TAR and FEATHER that STUPID RODENT! "2 more wks of winter and then spring" my BUTT!


----------



## E_Lin (Jun 30, 2011)

Lowell H Turner said:


> TAR and FEATHER that STUPID RODENT! "2 more wks of winter and then spring" my BUTT!


I thought I saw on the news this morning that someone was suing the groundhog for getting the forecast wrong. I hope that was a joke or somebody trolling. Any lawyer that would actually file that should be disbarred.


----------



## TRAILGATOR (Jul 3, 2011)

montagc said:


> View attachment 71810
> 
> 
> And I got a few more where that came from.
> ...



MMMMMM one of my favorites!!!


----------



## Stekor (Mar 25, 2012)

Blame it on me, guys.. I picked up a new kayak in February, which all but guaranteed a cold long winter! At least I didn't wait until summer and made it a horribly rainy summer with unfishable swelled waters!

posted using Outdoor Hub Campfire


----------



## trailbreaker (Oct 11, 2008)

E_Lin said:


> I thought I saw on the news this morning that someone was suing the groundhog for getting the forecast wrong. I hope that was a joke or somebody trolling. Any lawyer that would actually file that should be disbarred.


it's no joke


----------



## dstiner86 (Jun 5, 2012)

BassAddict83 said:


> Mine has too... It's sad. I look at it every day and call Mother Nature terrible names that my own mother would be dissapointed to hear me say.


I feel both your pain.. I got the new yak calling me from the garage ..its paddles taunting in the closet.. two new rods heckling me in the corner.. And i can't even remember how many new lures singing my name from my bag.. .. Its 70/80 down south guys.. Whos ready to have a "yakavan" trip down the big rivers to warmer states?!? 

posted using Outdoor Hub Campfire


----------



## E_Lin (Jun 30, 2011)

trailbreaker said:


> E_Lin said:
> 
> 
> > I thought I saw on the news this morning that someone was suing the groundhog for getting the forecast wrong. I hope that was a joke or somebody trolling. Any lawyer that would actually file that should be disbarred.
> ...


It's not real. Yes, a lawsuit was drafted up, but it was made in jest and not submitted. How sad is the world today in this sue happy society that we have to actually question whether something like this is legitimate?


----------



## Greenhorn (Mar 24, 2013)

Yeah the weather is lame, I spent my weekend hauling firewood.
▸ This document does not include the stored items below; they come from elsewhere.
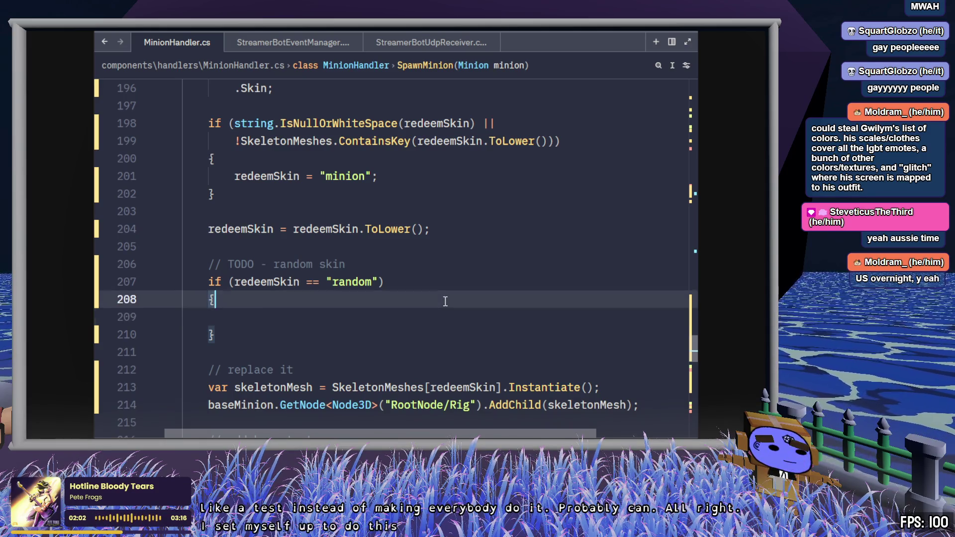
key("Return")
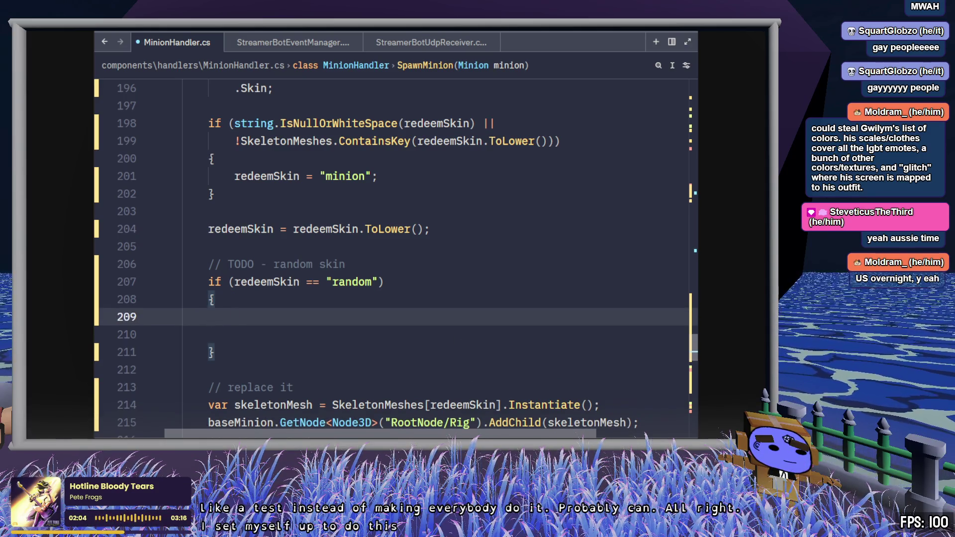
key("ctrl+z")
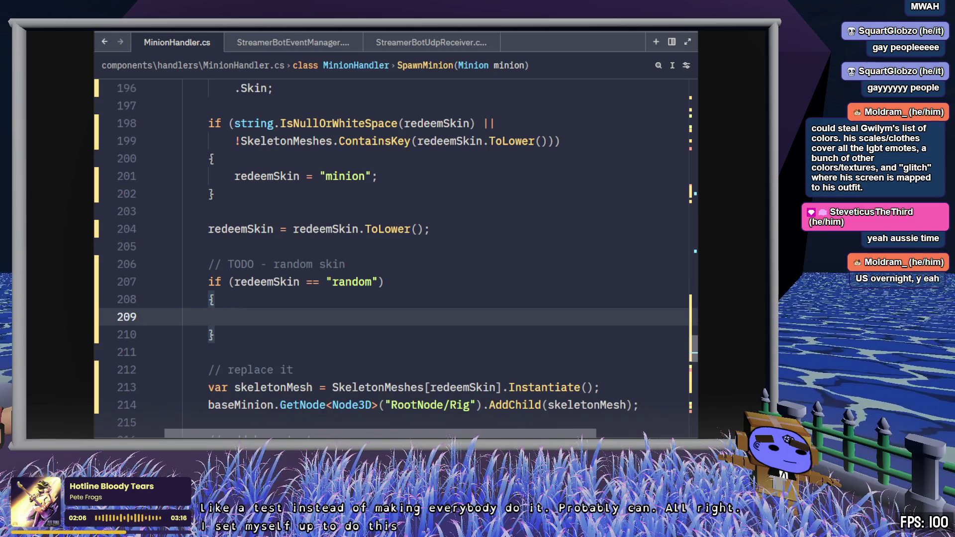
scroll(480, 264, "down", 2)
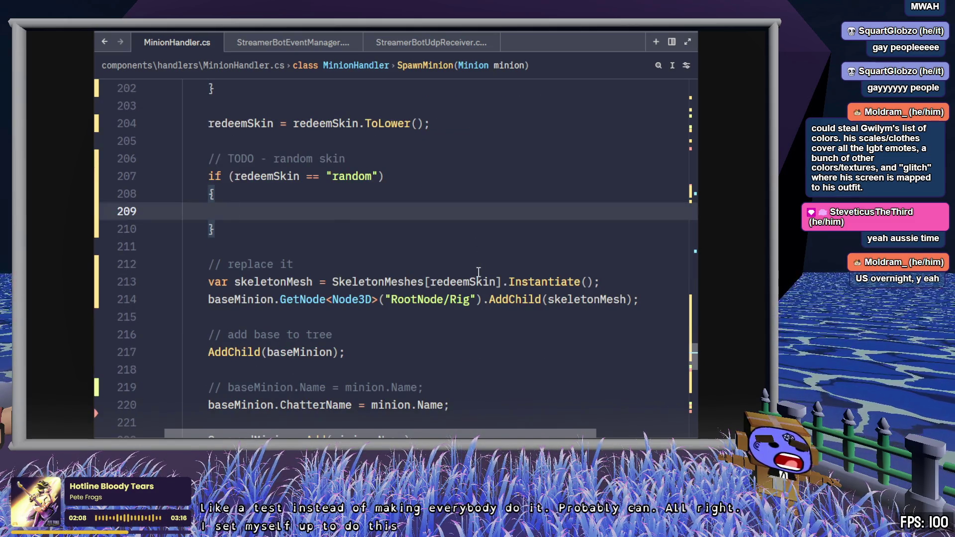
left_click(496, 282)
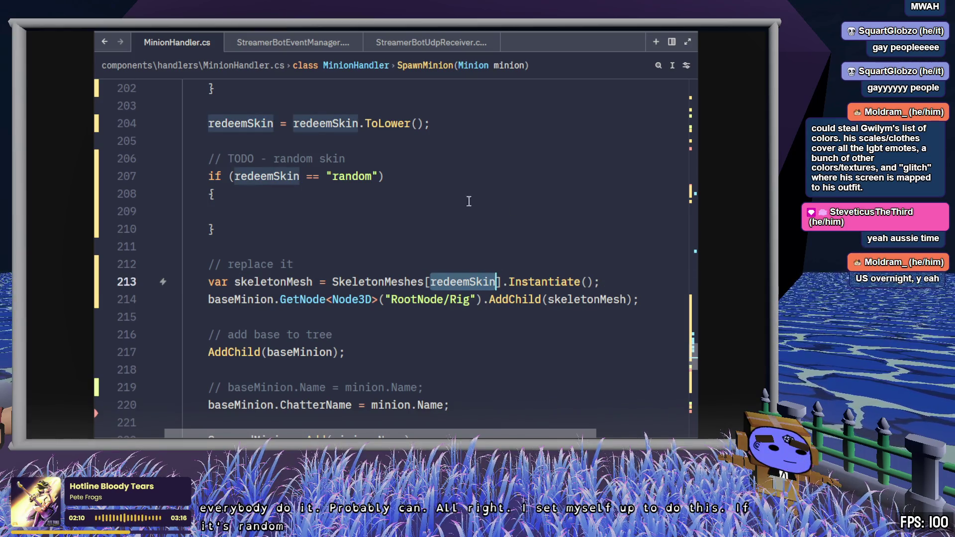
left_click(428, 206)
scroll(455, 213, "up", 1)
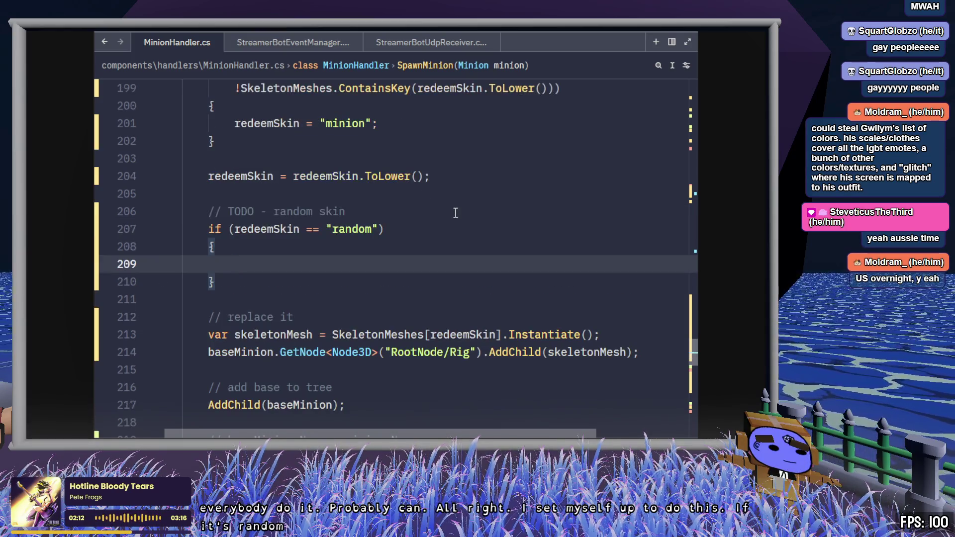
Start `int randomSkin = GD.RandRange(` using the RandRange autocomplete suggestion.
type("int ")
type("randomSkin")
type(" = Ran")
key("BackSpace")
key("BackSpace")
key("BackSpace")
type("GD.")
I just outfitted my new canoe, can't wait for the winter to end.


----------



## trailbreaker (Oct 11, 2008)

so far we got 1'' of snow and more on the way 
i'll do this once spring hits :Banane42:


----------



## Greenhorn (Mar 24, 2013)

Heck, I busted my arse stretching a trailer that was given to me so that i would be ready. That's ok the fish will still be there just like my gear.


----------



## Britam05 (Jun 16, 2012)

It looks like 1 thing might work in our favor with this snow. It is supposed to warm up slow so the melt may be slow enough not to destroy the rivers!


Posted using Outdoor Hub Campfire


----------



## FishermanMurph (Jan 29, 2012)

Of course the weekend I'm gone, it's gonna be nice. I'm sure the following weekend it'll be back in the mid 30s and snow.


----------